The failure of either party to exercise in any respect any right provided for herein shall not be deemed a waiver of any further rights hereunder. A waiver by either party of any term or condition of this Agreement or any breach thereof, in any one instance, will not waive such term or condition or any subsequent breach thereof.
If Cruinneog is unable to perform any obligation under this Agreement because of any matter beyond its reasonable control, such as lightning, flood, exceptionally severe weather, fire, explosion, war, pandemic, illness, civil disorder, industrial disputes (whether or not involving employees of Cruinneog), acts of local or central government or other competent authorities, problems with telecommunications providers, hostile network attacks or other events beyond Cruinneog’s reasonable control (each, a “Force Majeure Event”), Cruinneog will have no liability to you for such failure to perform; provided, however, that Cruinneog shall resume performance promptly upon removal of the circumstances constituting the Force Majeure Event. If any Force Majeure Event continues for more than sixty (60) days, either Cruinneog or you may terminate this Agreement by delivery of written notice to the other party. You will remain responsible for all Fees incurred through the last day the Services were available.
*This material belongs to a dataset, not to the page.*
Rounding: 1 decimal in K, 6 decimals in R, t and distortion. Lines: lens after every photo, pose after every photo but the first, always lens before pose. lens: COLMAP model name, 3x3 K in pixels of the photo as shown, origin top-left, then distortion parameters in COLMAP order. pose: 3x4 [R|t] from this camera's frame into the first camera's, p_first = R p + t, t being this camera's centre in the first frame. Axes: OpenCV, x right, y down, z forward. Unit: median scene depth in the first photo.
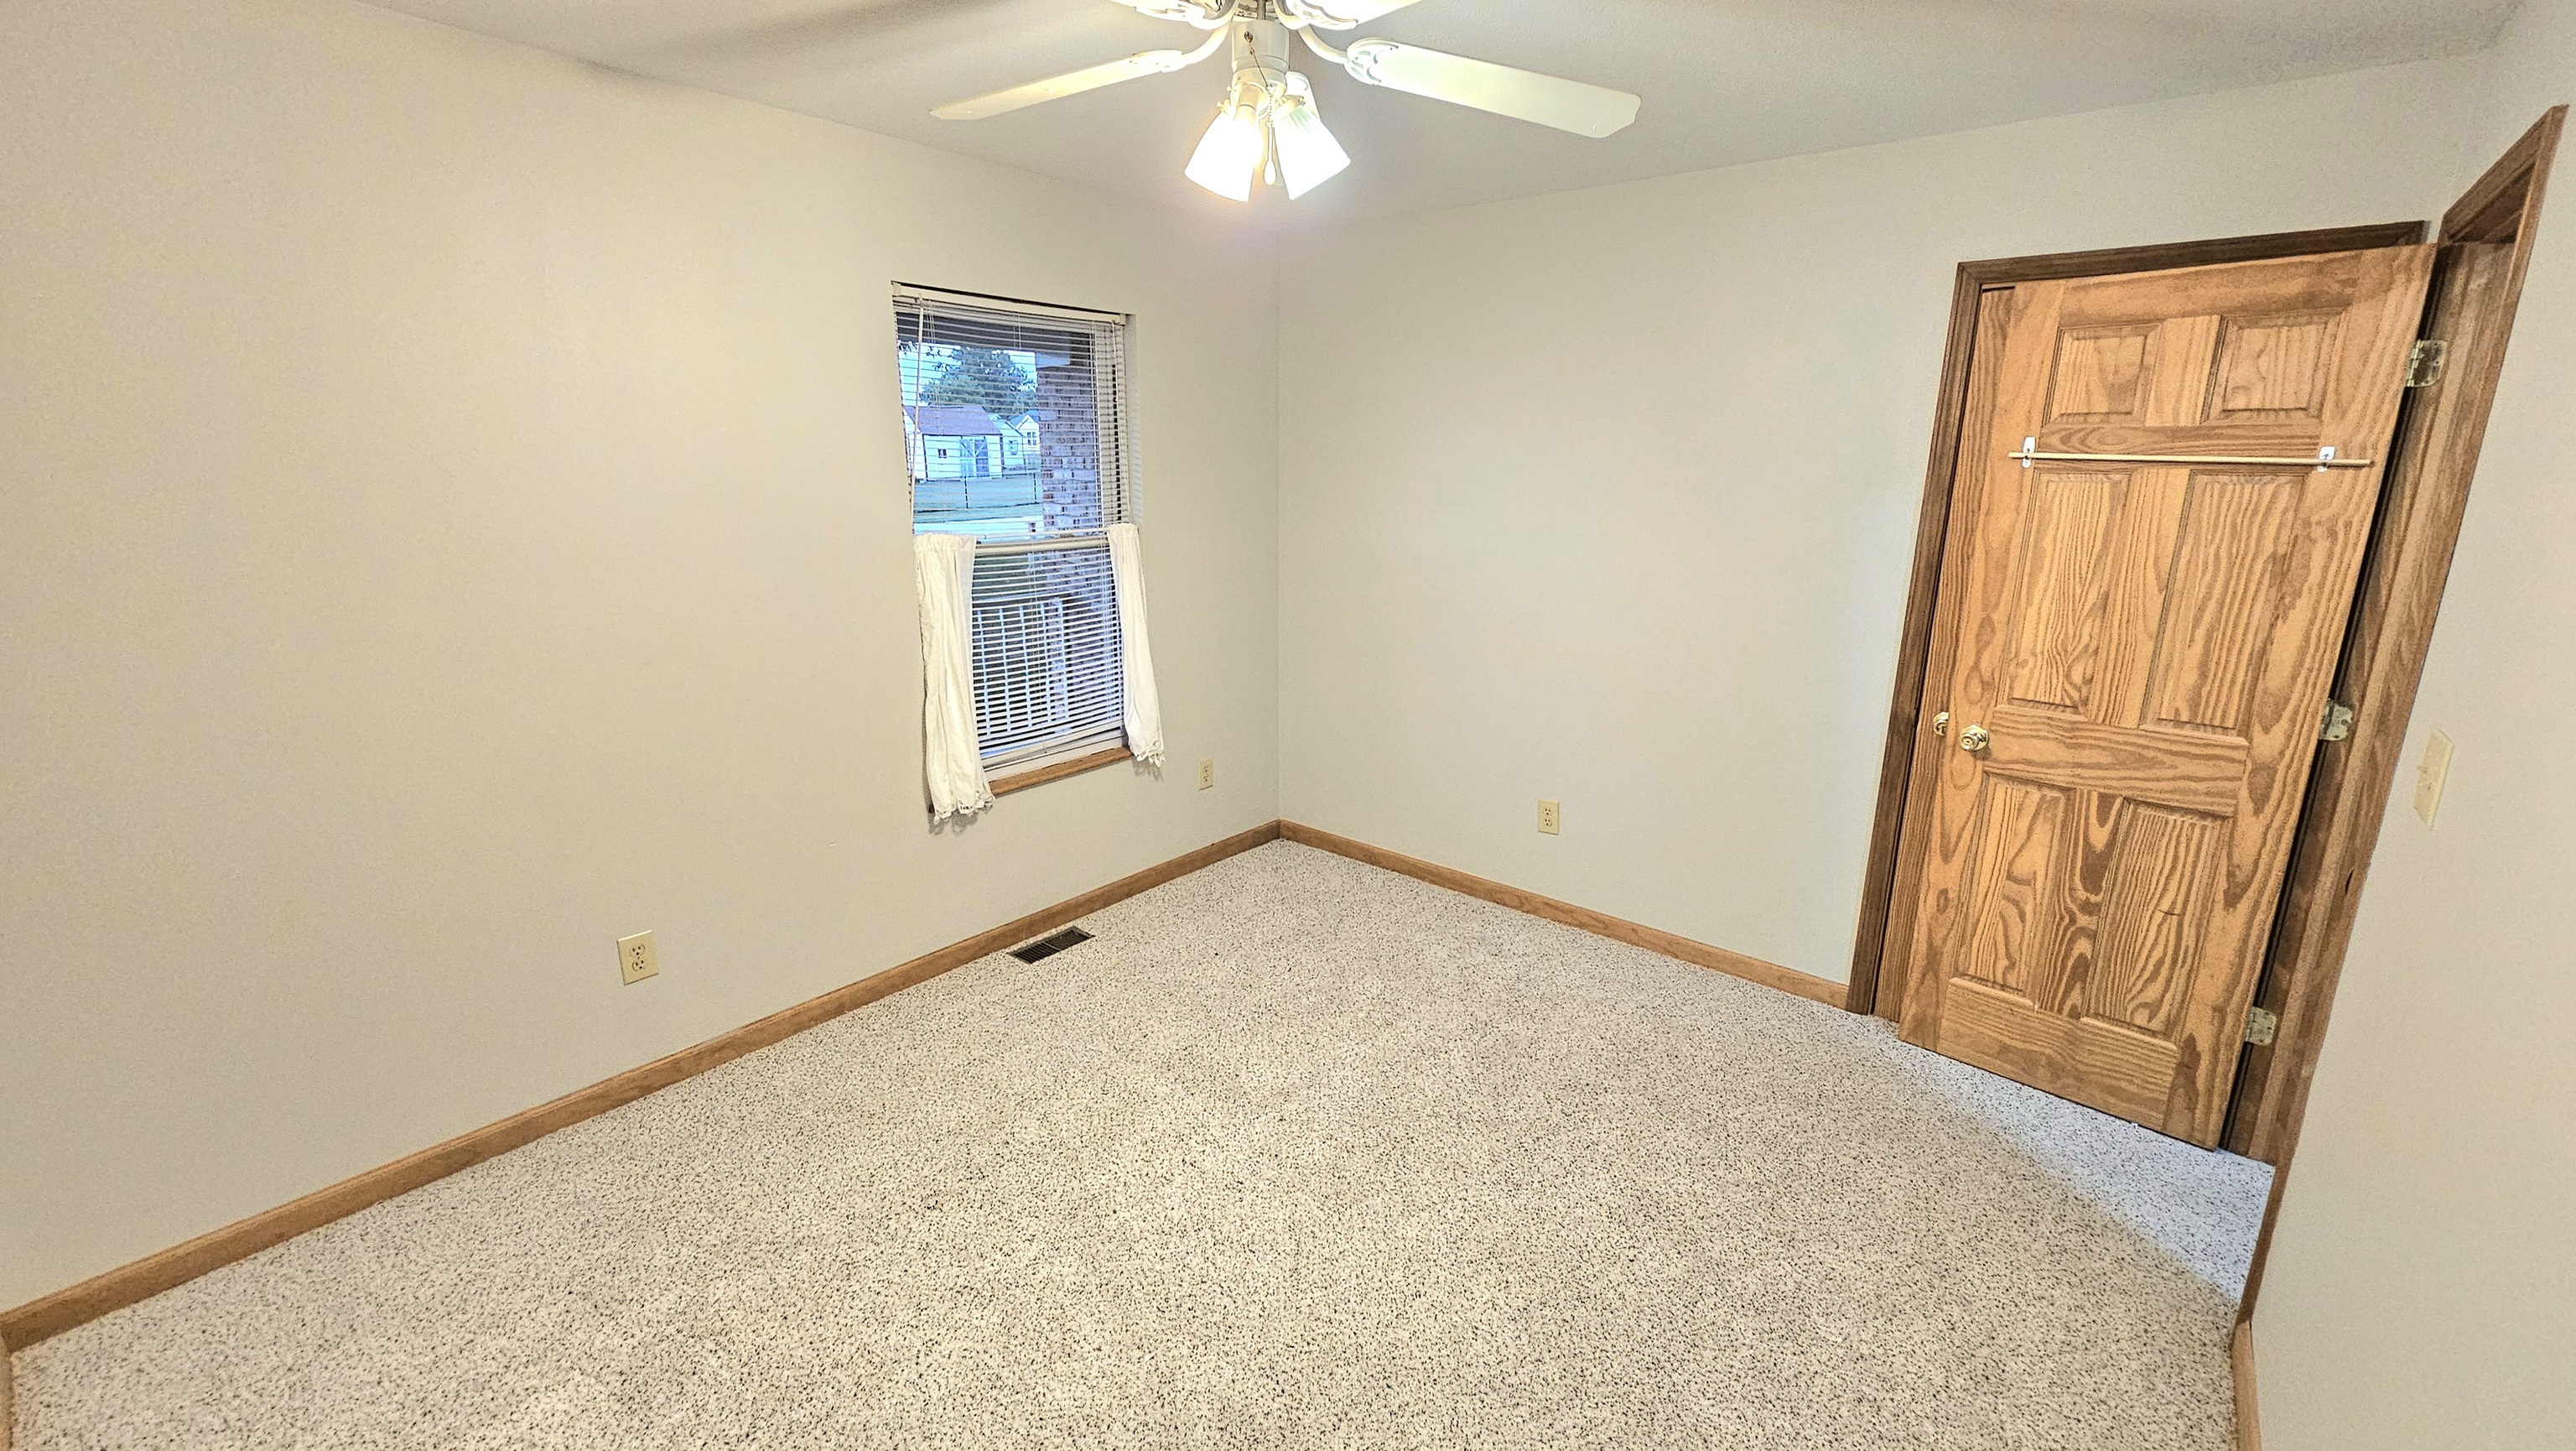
lens RADIAL K [[1057.1, 0, 1304.3], [0, 1057.1, 724.2], [0, 0, 1]] dist [0.000368, 0.000322]
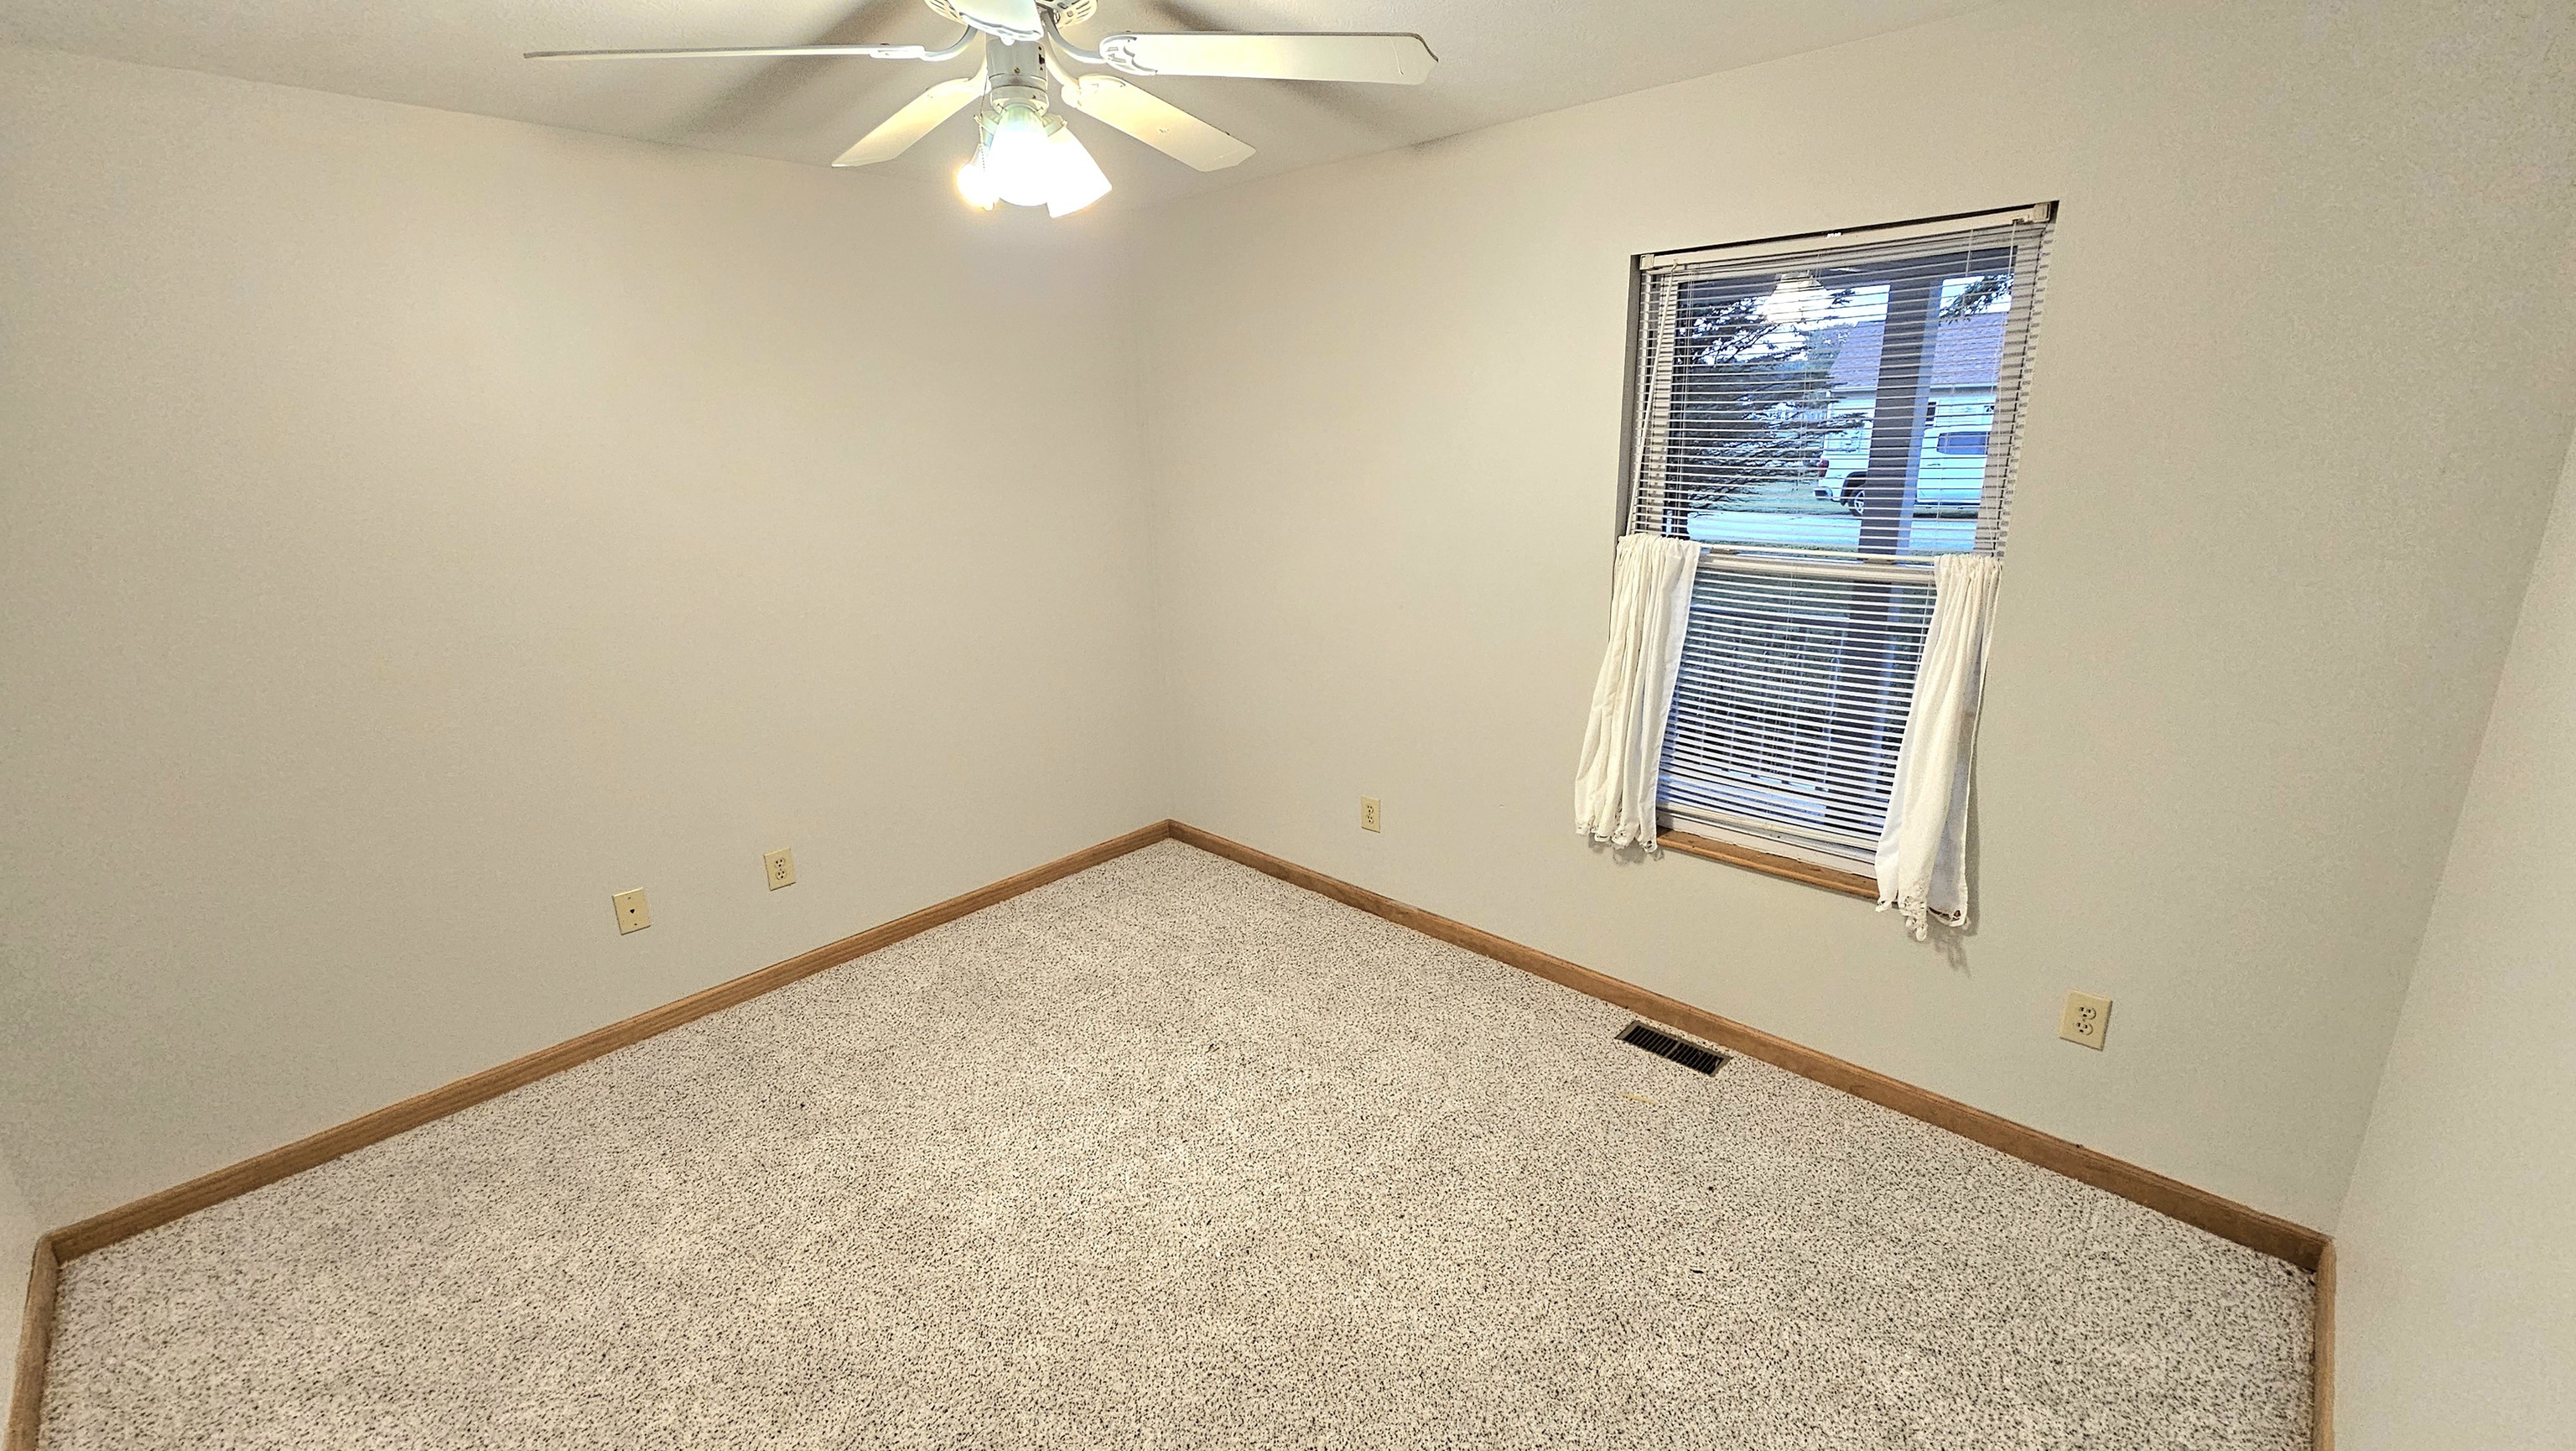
lens RADIAL K [[1057.1, 0, 1304.3], [0, 1057.1, 724.2], [0, 0, 1]] dist [0.000368, 0.000322]
pose [[-0.072118, 0.265973, -0.961279, 0.508700], [-0.224520, 0.934723, 0.275469, -0.189037], [0.971797, 0.235692, -0.007694, 0.680789]]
This Agreement constitutes the entire agreement between Cruinneog and you with respect to its subject matter, and supersedes all prior communications and proposals, whether electronic, oral or written, between Cruinneog and you. No waiver or modification of any of the provisions of this Agreement shall be binding unless in writing and signed by a duly authorized representative of each party.